How Klamm responds to SIGHUP, SIGTERM, and SIGINT — configuration reload, graceful drain, and immediate shutdown.

Klamm runs as a single process. Standard POSIX signals control its lifecycle and its configuration reload semantics.

SignalBehaviour
SIGHUPReload tenants and credentials from config without restart
SIGINT / SIGTERM (first)Drain: stop accepting new connections, wait for in-flight requests
SIGINT / SIGTERM (second)Immediate shutdown

What reloads, and what does not

SIGHUP reloads the tenant section of the configuration.
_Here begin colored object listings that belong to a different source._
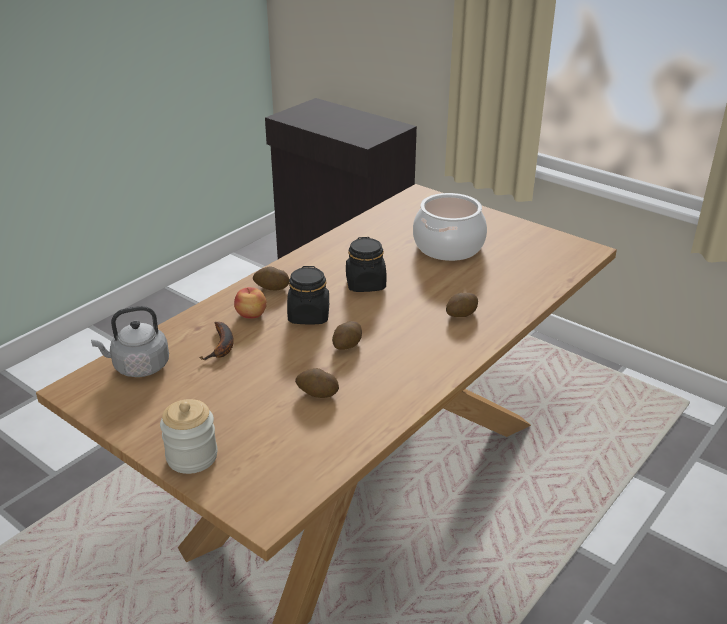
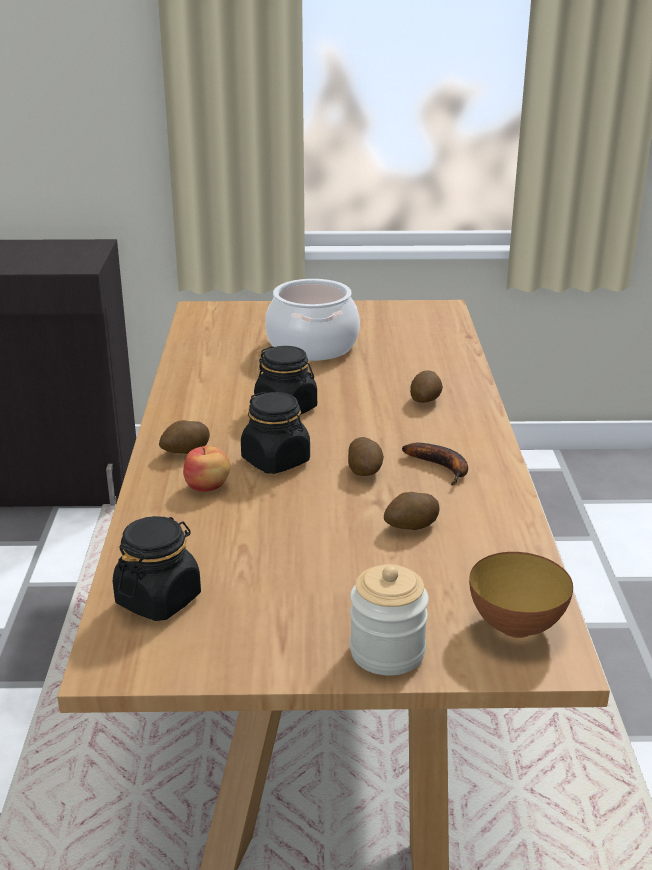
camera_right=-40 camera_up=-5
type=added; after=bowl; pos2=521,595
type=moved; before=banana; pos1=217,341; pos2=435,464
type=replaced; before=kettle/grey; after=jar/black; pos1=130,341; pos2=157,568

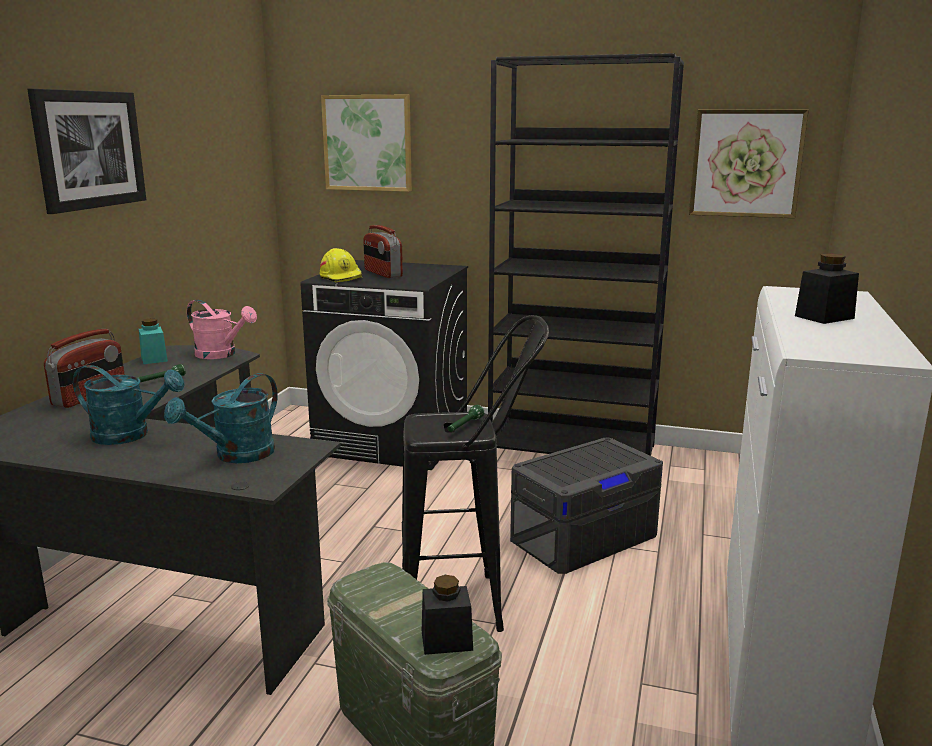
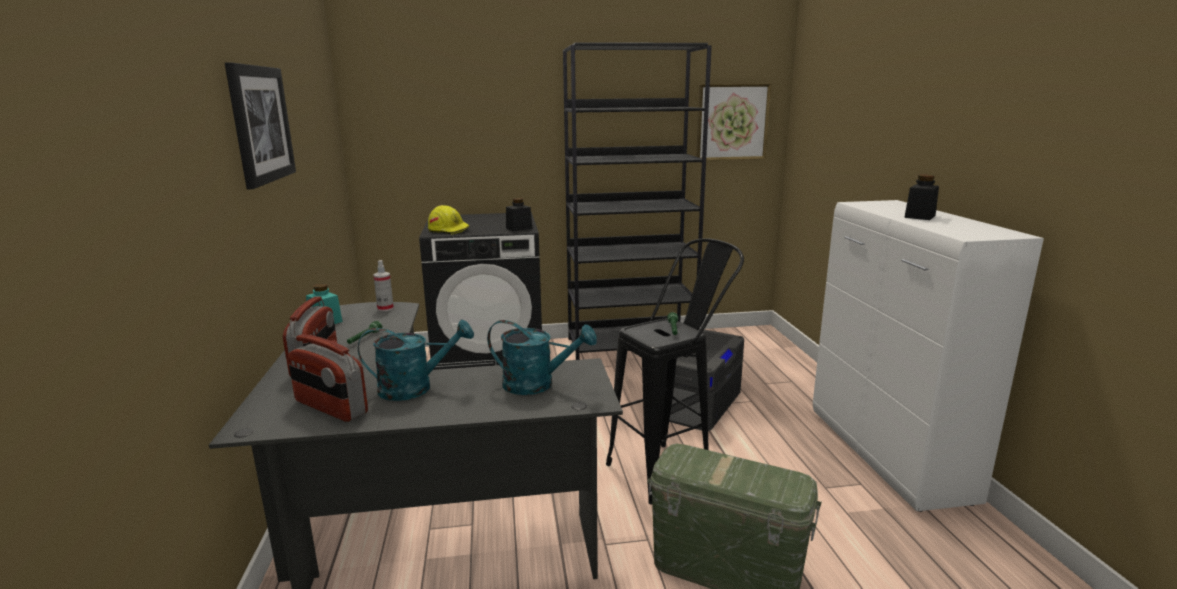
camera_right=-25 camera_up=0
type=removed; before=picture; pos1=366,143
type=moved; before=radio; pos1=383,251; pos2=328,378
type=moved; before=jar/black; pos1=447,615; pos2=519,214
type=replaced; before=watering can/pink; after=spray bottle; pos1=222,329; pos2=383,286
type=turned; before=watering can/turquoise; pos1=221,418; pos2=542,357; turn=-90

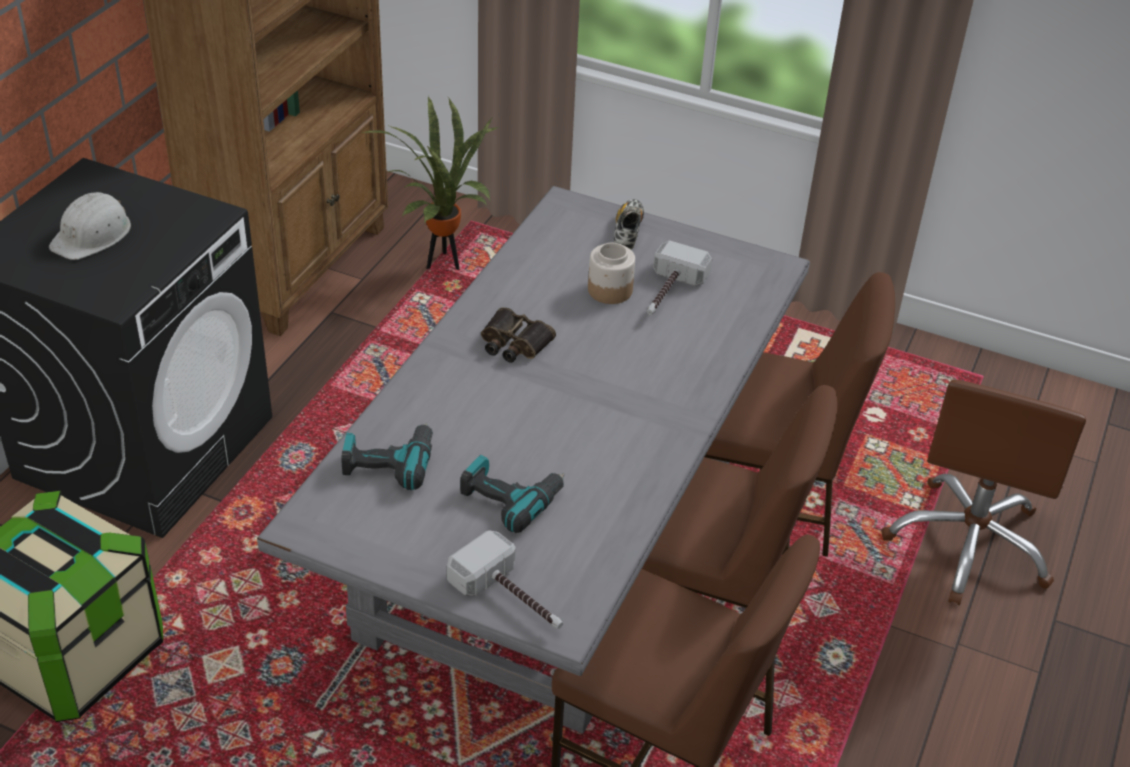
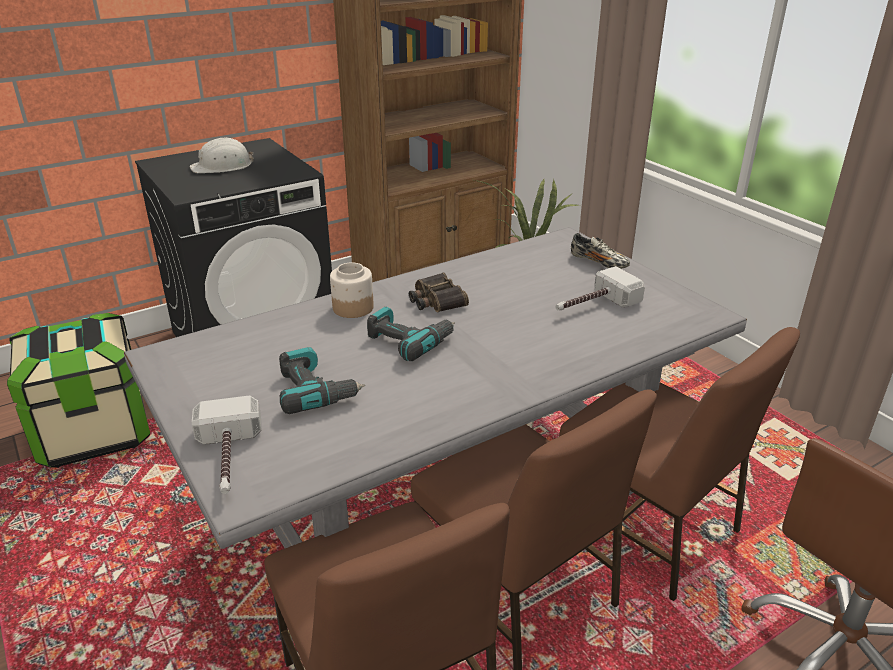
camera_right=35 camera_up=-10
type=moved; before=power drill; pos1=387,456; pos2=411,333
type=moved; before=jar; pos1=611,273; pos2=352,290
type=turned; before=shoe; pos1=629,224; pos2=600,251; turn=90

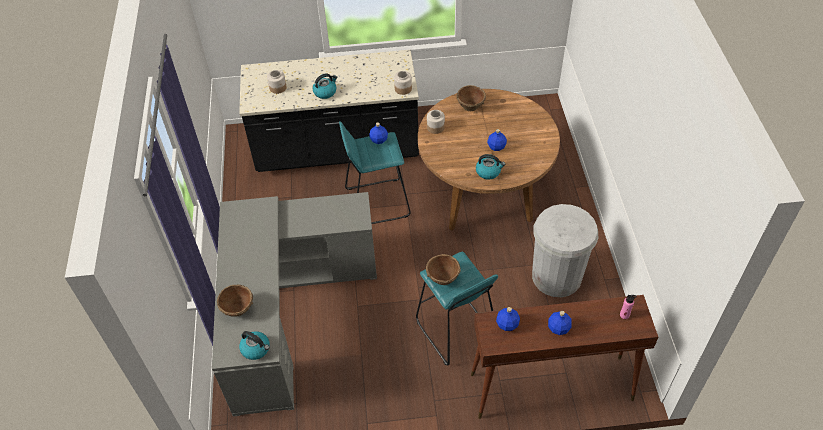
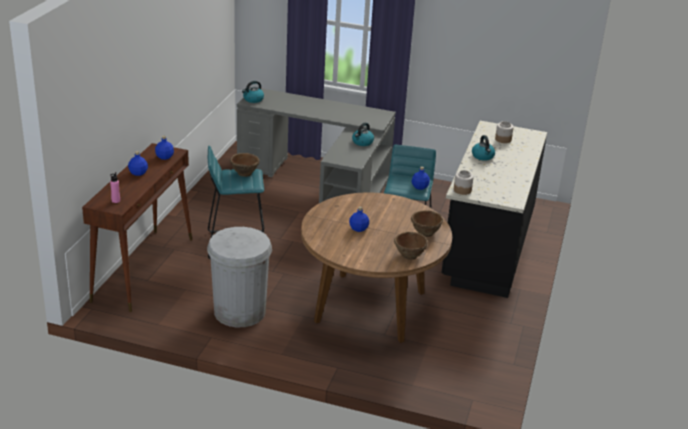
camera_right=110 camera_up=-20
type=removed; before=jar; pos1=436,122
type=moved; before=bowl/brown; pos1=235,301; pos2=411,246
type=moved; before=kettle; pos1=491,167; pos2=363,134

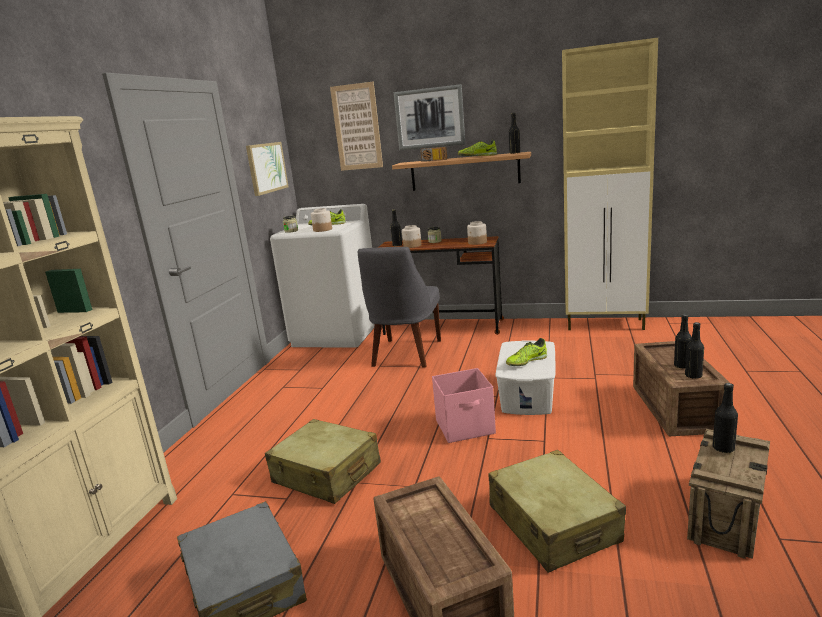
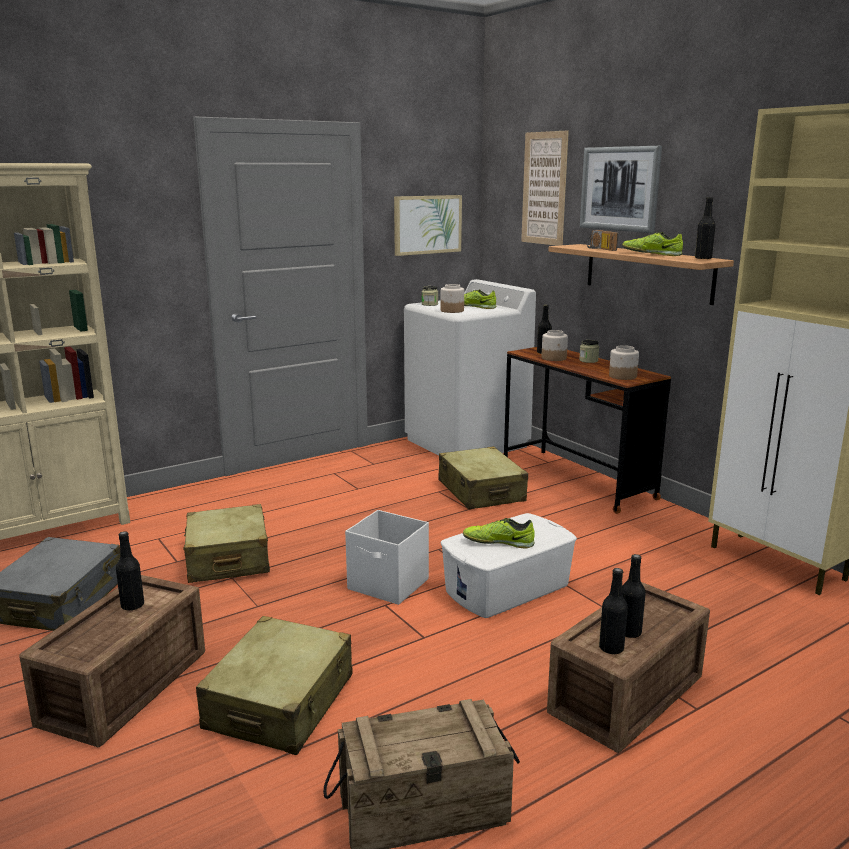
camera_right=40 camera_up=0
type=moved; before=bottle/black; pos1=725,418; pos2=130,570
type=replaced; before=chair/grey; after=suitcase/beige; pos1=399,307; pos2=483,477
type=recoloured; before=storage box/pink; after=storage box/white; pos1=464,405; pos2=387,557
It applies:

  • New or removed tenants
  • Added or removed credentials on existing tenants
  • Per-tenant limits and allow-list changes
  • Topic deletion flag changes

SIGHUP does not reload topology. Changes to listener sets, admin settings, ACL Admin mode, control-plane tuning, upstream bootstrap, upstream TLS, or upstream connection limits require a full restart. Authorization changes happen often and reload in place; topology changes are rare and take a restart.

Drain semantics

The first SIGTERM or SIGINT:

  • Stops accepting new downstream connections.
  • Leaves existing authenticated sessions running.
  • Continues to service in-flight requests to completion.
  • Does not force-close idle sessions.

Operators typically follow the first signal with a timeout, then send a second signal to force shutdown. Deployment platforms (Kubernetes, systemd) use this two-signal pattern natively.

Operational notes

  • Credential reloads propagate atomically. A downstream session that has already authenticated stays bound to its tenant; a credential change affects future connections.
  • A tenant removed via SIGHUP loses authentication immediately for new connections. Existing authenticated sessions continue until they disconnect.
  • Watch the admin /readyz endpoint during and after a reload — it reflects listener lifecycle, discovered broker health, and broker route allocation.